If you're looking for a fun alternative to regular gift wrapping paper that isn't as wasteful, why not try the shirt off your back? Okay, so you don't actually have to use the one you're wearing right now; any old shirt that you no longer need will do - as long as it has long sleeves. We applied a technique from the ancient Japanese art of furoshiki (cloth-wrapping) to a shirt to create a simple satchel to present and carry a gift in, and you can too with our DIY instructions. We're sure that the recipient will be intrigued by this unique packaging, which they can reuse or even wear, and you'll always be able to remind them of the time that you gave them the shirt off your own back.
– A long sleeved shirt.
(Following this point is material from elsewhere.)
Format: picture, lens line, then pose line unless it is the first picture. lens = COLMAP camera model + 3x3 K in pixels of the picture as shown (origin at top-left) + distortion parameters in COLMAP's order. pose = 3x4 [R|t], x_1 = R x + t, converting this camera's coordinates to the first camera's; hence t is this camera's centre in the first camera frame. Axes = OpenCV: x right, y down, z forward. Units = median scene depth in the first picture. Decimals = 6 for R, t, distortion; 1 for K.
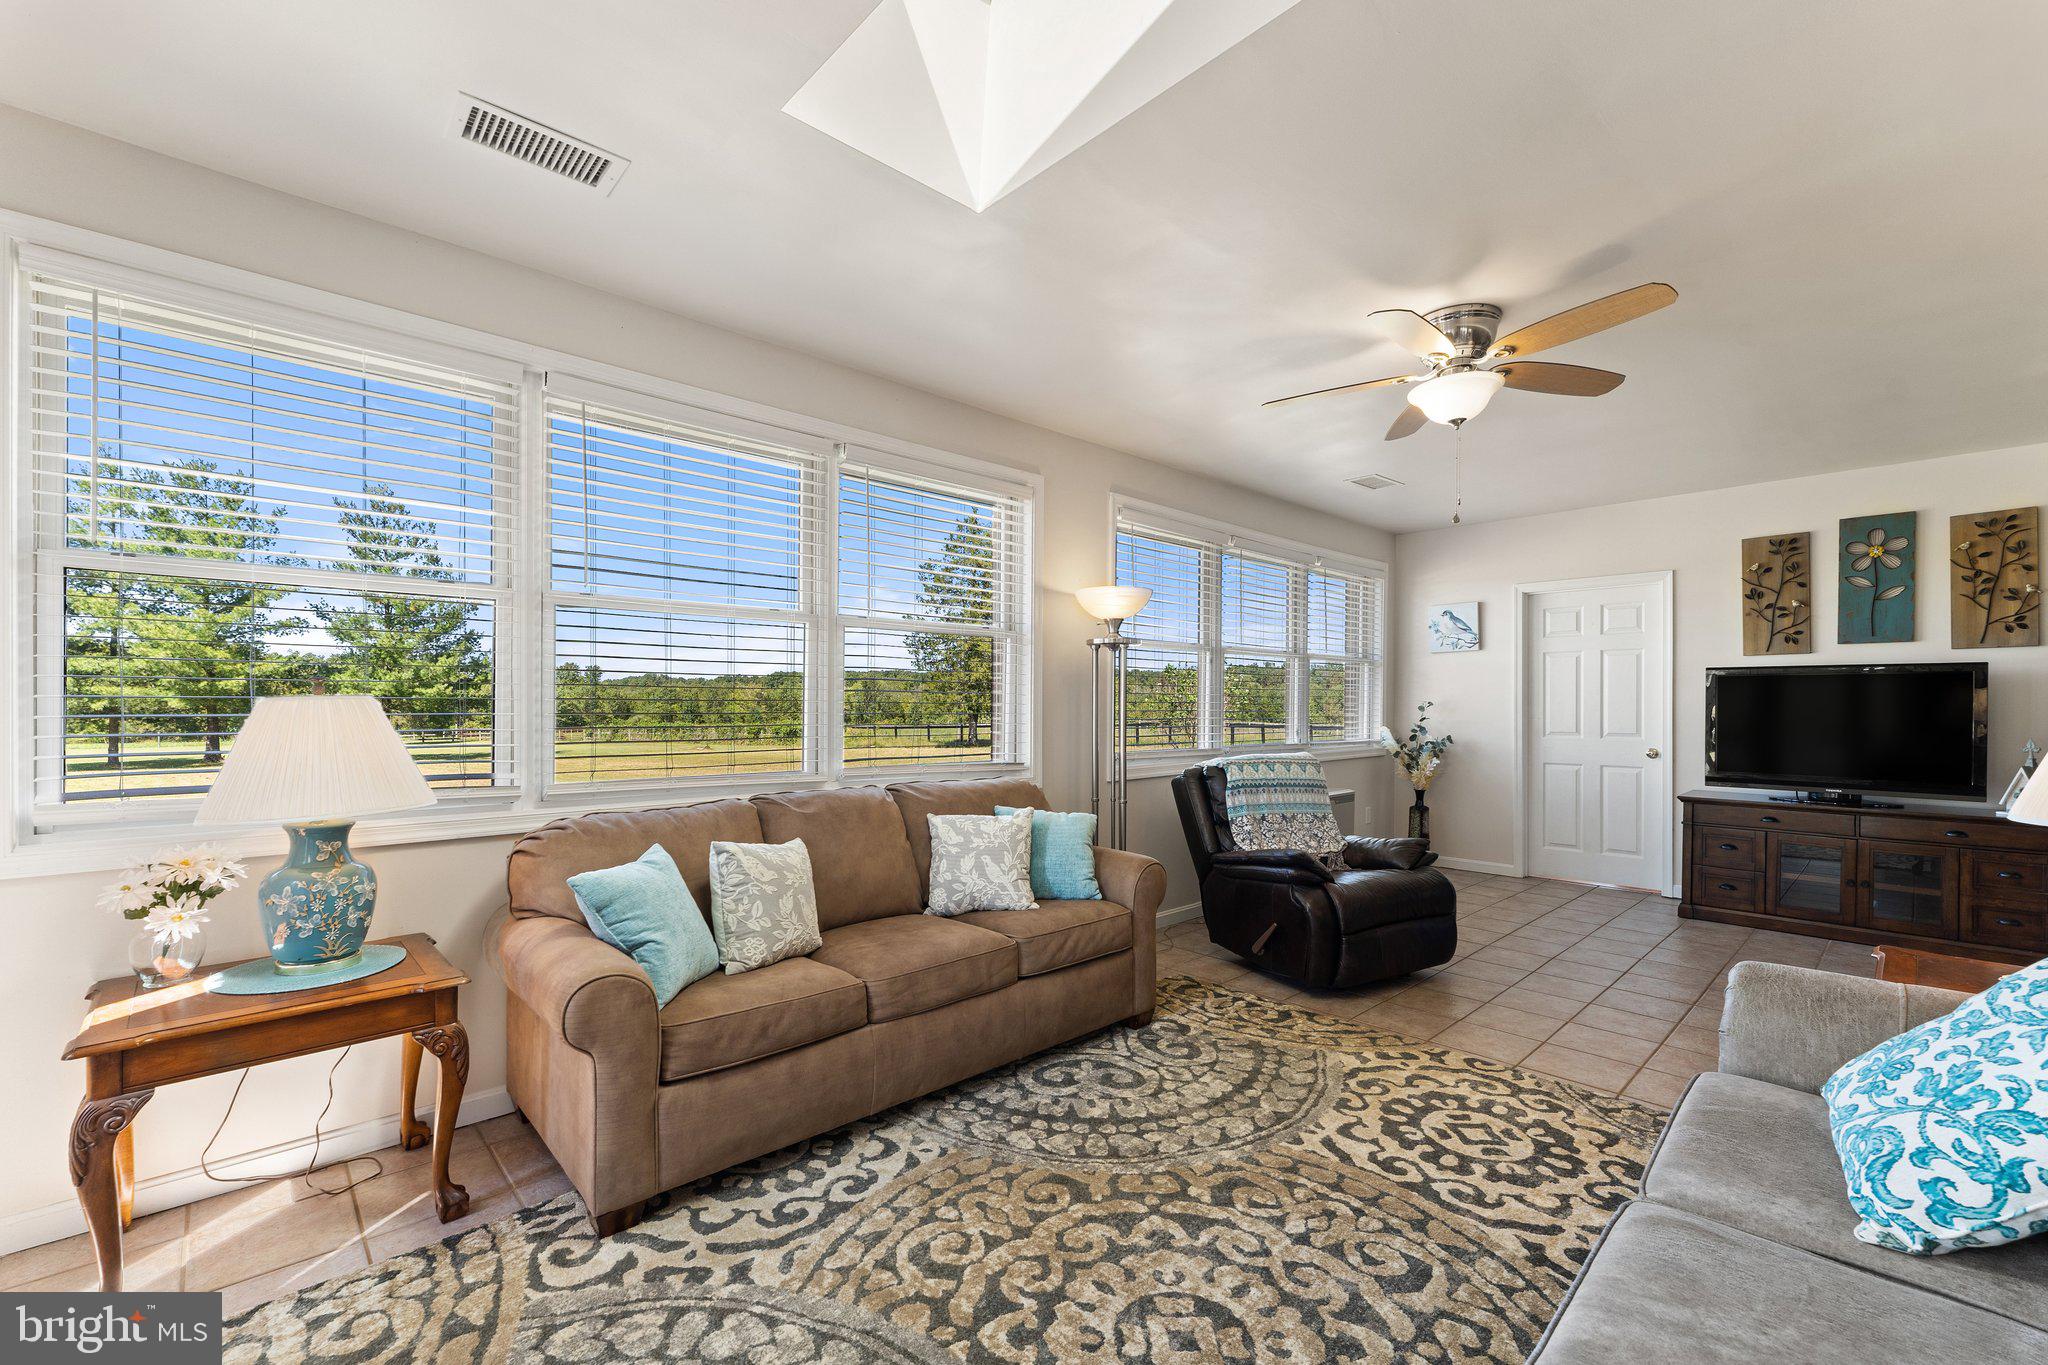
lens RADIAL K [[828.7, 0, 1029.2], [0, 828.7, 696.3], [0, 0, 1]] dist [0.000322, -0.000165]
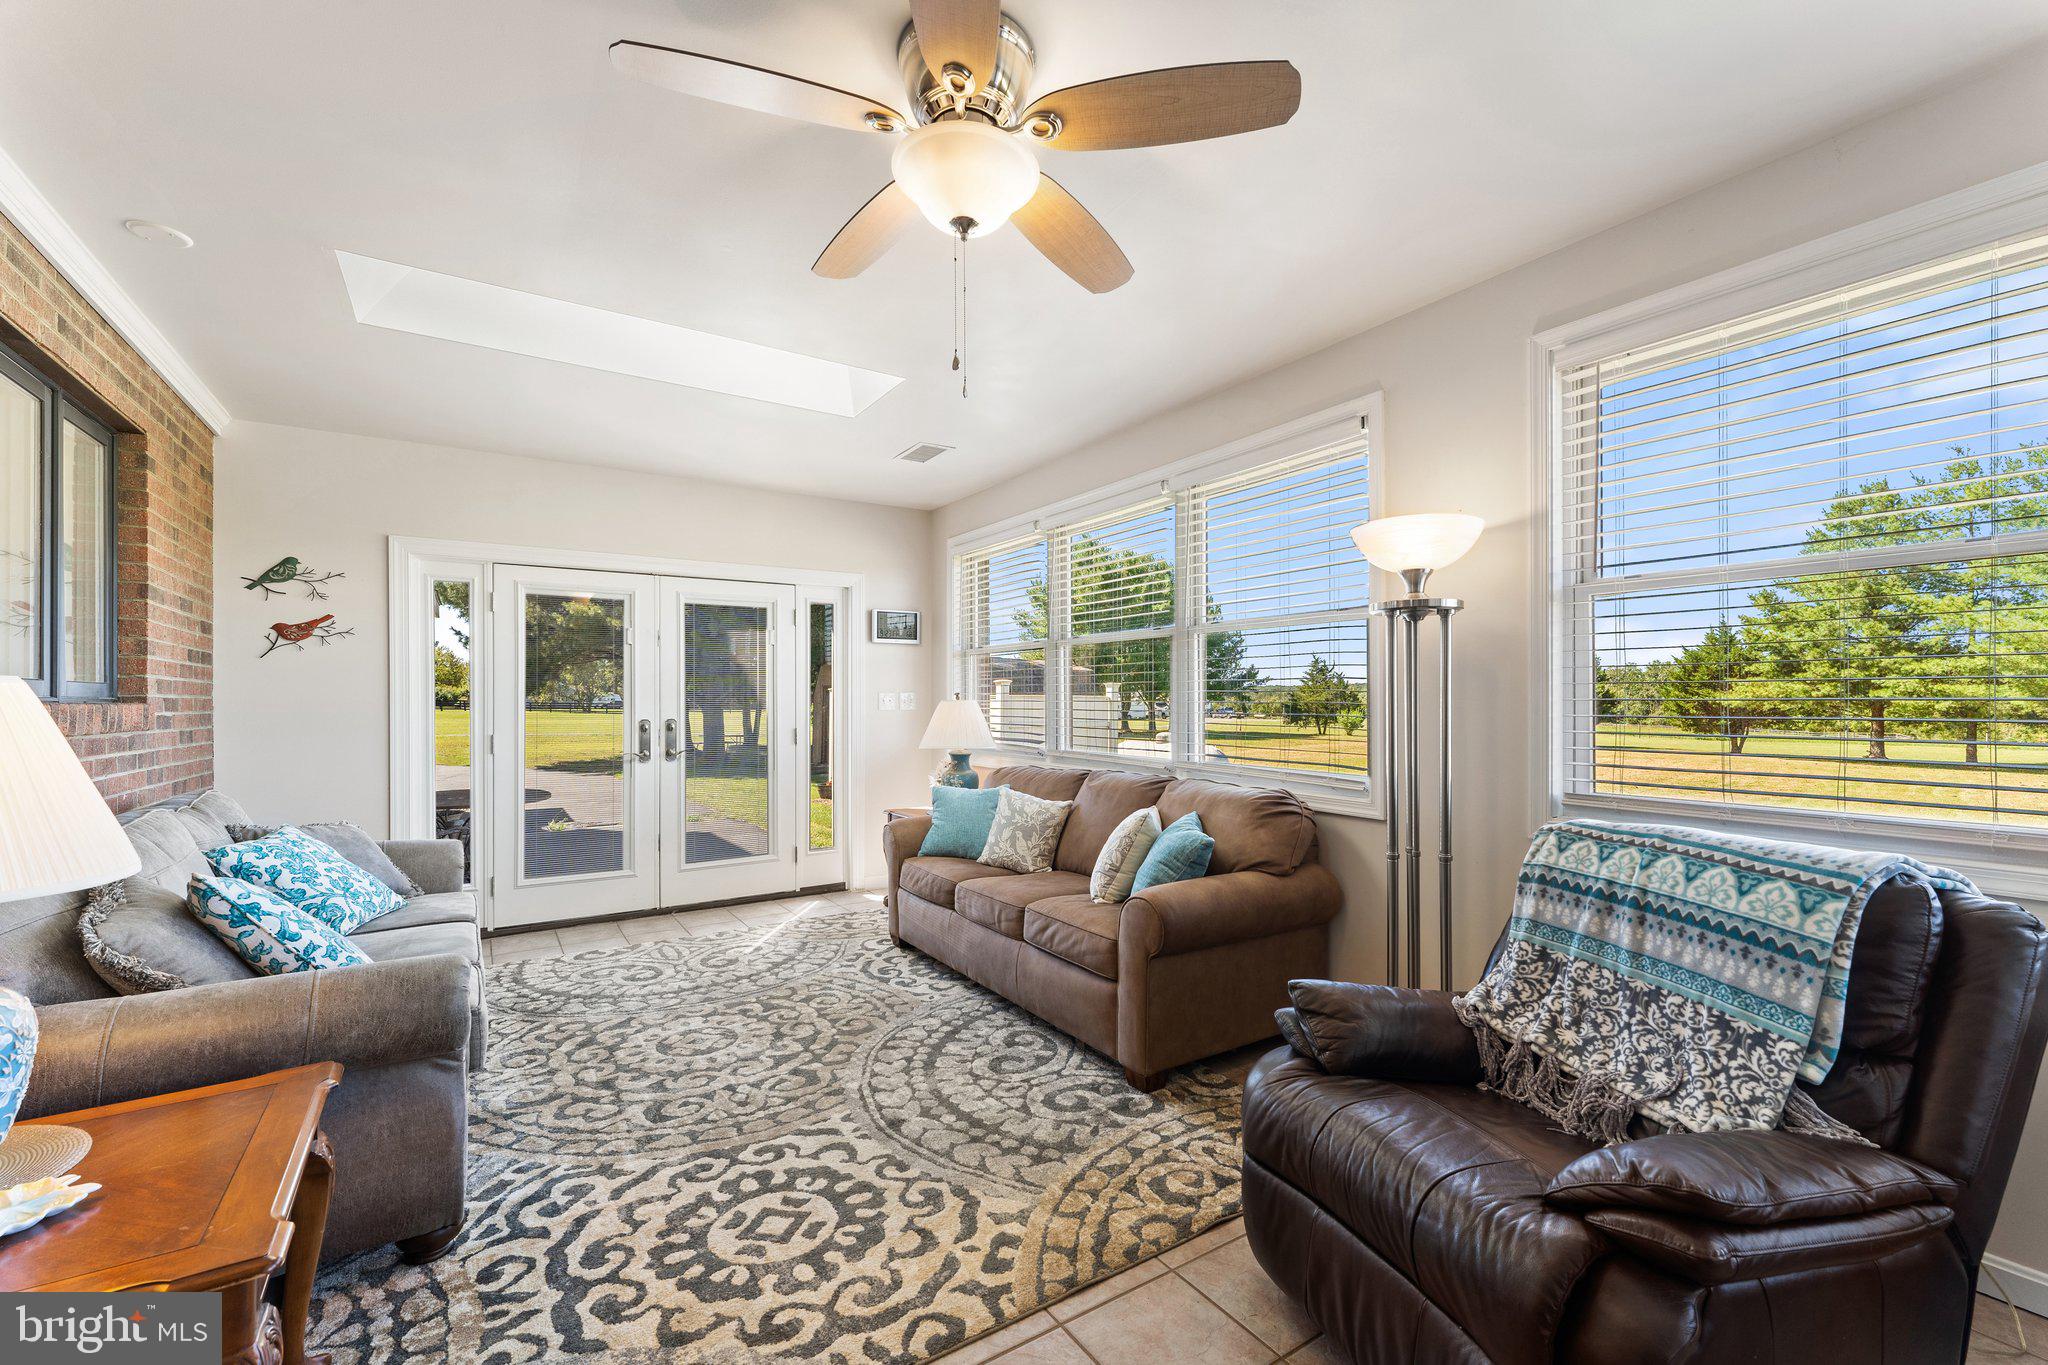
lens RADIAL K [[828.7, 0, 1022.5], [0, 828.7, 696.6], [0, 0, 1]] dist [0.000322, -0.000165]
pose [[-0.150631, -0.009930, -0.988540, 1.360028], [0.010443, 0.999878, -0.011635, 0.025530], [0.988535, -0.012076, -0.150509, 1.423111]]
The thinner the shirt, the easier it will be to turn it into a satchel.
– A gift to wrap (one that will fit in the center of your shirt with at least 6 inches or so to spare on the sides will work best)
Lay your shirt flat on the floor. If your shirt has buttons, we suggest laying it button side up, but after you try out your furoshiki satchel once, you can see which you prefer better. You can always untie it and redo it!
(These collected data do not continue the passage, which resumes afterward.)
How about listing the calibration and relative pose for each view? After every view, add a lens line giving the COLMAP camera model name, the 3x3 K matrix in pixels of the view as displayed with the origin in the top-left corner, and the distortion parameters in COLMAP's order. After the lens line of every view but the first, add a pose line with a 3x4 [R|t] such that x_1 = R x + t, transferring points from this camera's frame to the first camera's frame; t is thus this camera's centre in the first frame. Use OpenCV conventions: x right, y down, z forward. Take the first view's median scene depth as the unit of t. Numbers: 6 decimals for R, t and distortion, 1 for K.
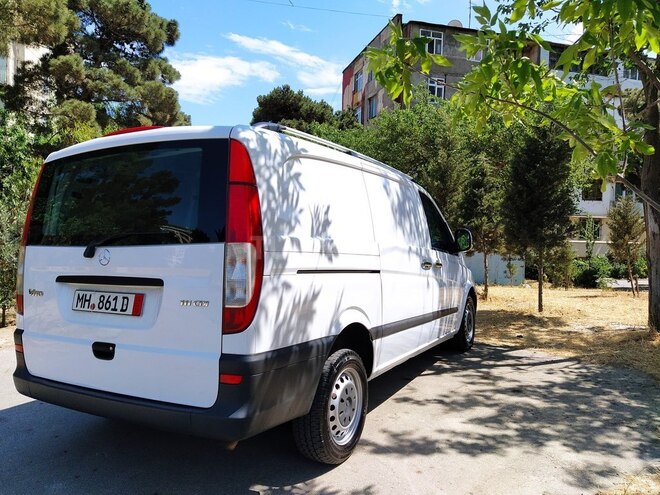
lens RADIAL K [[489.5, 0, 330.6], [0, 489.5, 256.5], [0, 0, 1]] dist [0.103011, -0.138844]
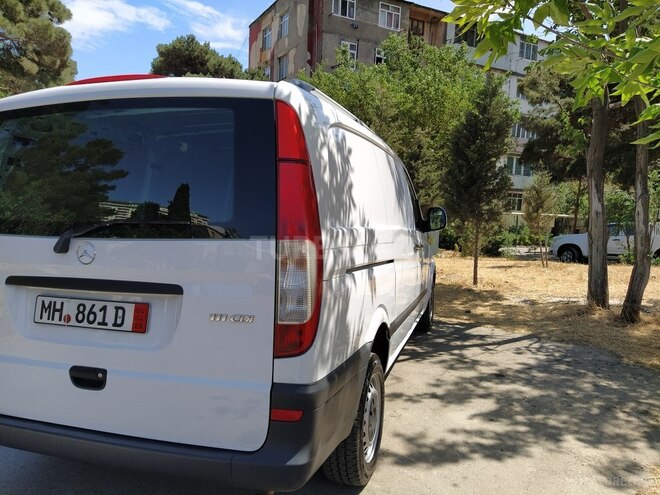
lens RADIAL K [[489.5, 0, 330.6], [0, 489.5, 256.5], [0, 0, 1]] dist [0.103011, -0.138844]
pose [[0.979721, -0.003288, 0.200341, -0.194602], [-0.010804, 0.997544, 0.069204, -0.037981], [-0.200077, -0.069965, 0.977279, 0.163427]]
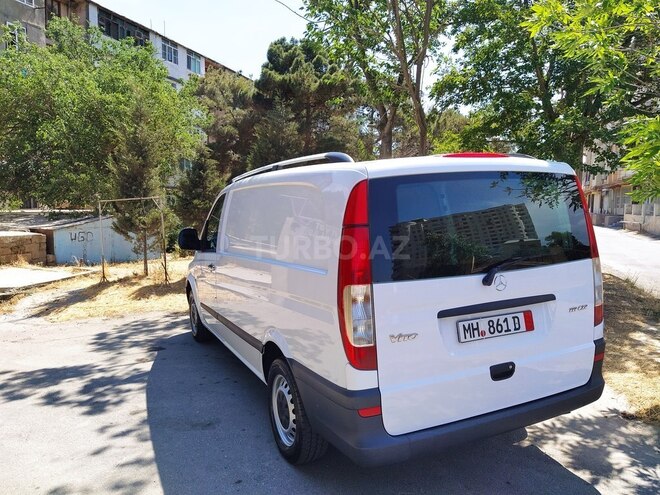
lens RADIAL K [[489.5, 0, 330.6], [0, 489.5, 256.5], [0, 0, 1]] dist [0.103011, -0.138844]
pose [[0.588910, -0.102051, 0.801730, -1.153730], [0.045348, 0.994606, 0.093291, -0.127761], [-0.806926, -0.018583, 0.590361, 0.534218]]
Orient your shirt the way the one in the pic above is with the lower corner facing away from you. Then place your gift in the the center of your shirt so that the edges of it are perpendicular to the corners of your shirt. In other words, the corner of your gift should not be facing the same way as the bottom corners of your shirt (see pic).
Fold the top 1/6th of your shirt or so down (see pic) so that your shirt looks more like a square.
Fold the corner of the shirt closest to you over your gift so that it covers it and then tuck it under just a bit.
Then tuck the fabric under your gift just a bit.
Next grab your sleeves and gather them together tightly towards your gift.
Tie the sleeves in a knot at the top of your gift. Try to make sure they are even on both sides.
Once you’ve tied your knot, fold the far corner of your shirt over it to hide it.
Then take one of your sleeves (it doesn’t matter which) and twist it until it’s taught. While holding that sleeve so that it doesn’t unravel, twist the other sleeve up too.
Tie the ends of your sleeves together. You can leave your knot as is or you can create a more decorative rosette like this one by tucking the edges in under one another.
And there you have it! Pick your furoshiki satchel up and deliver it to a friend.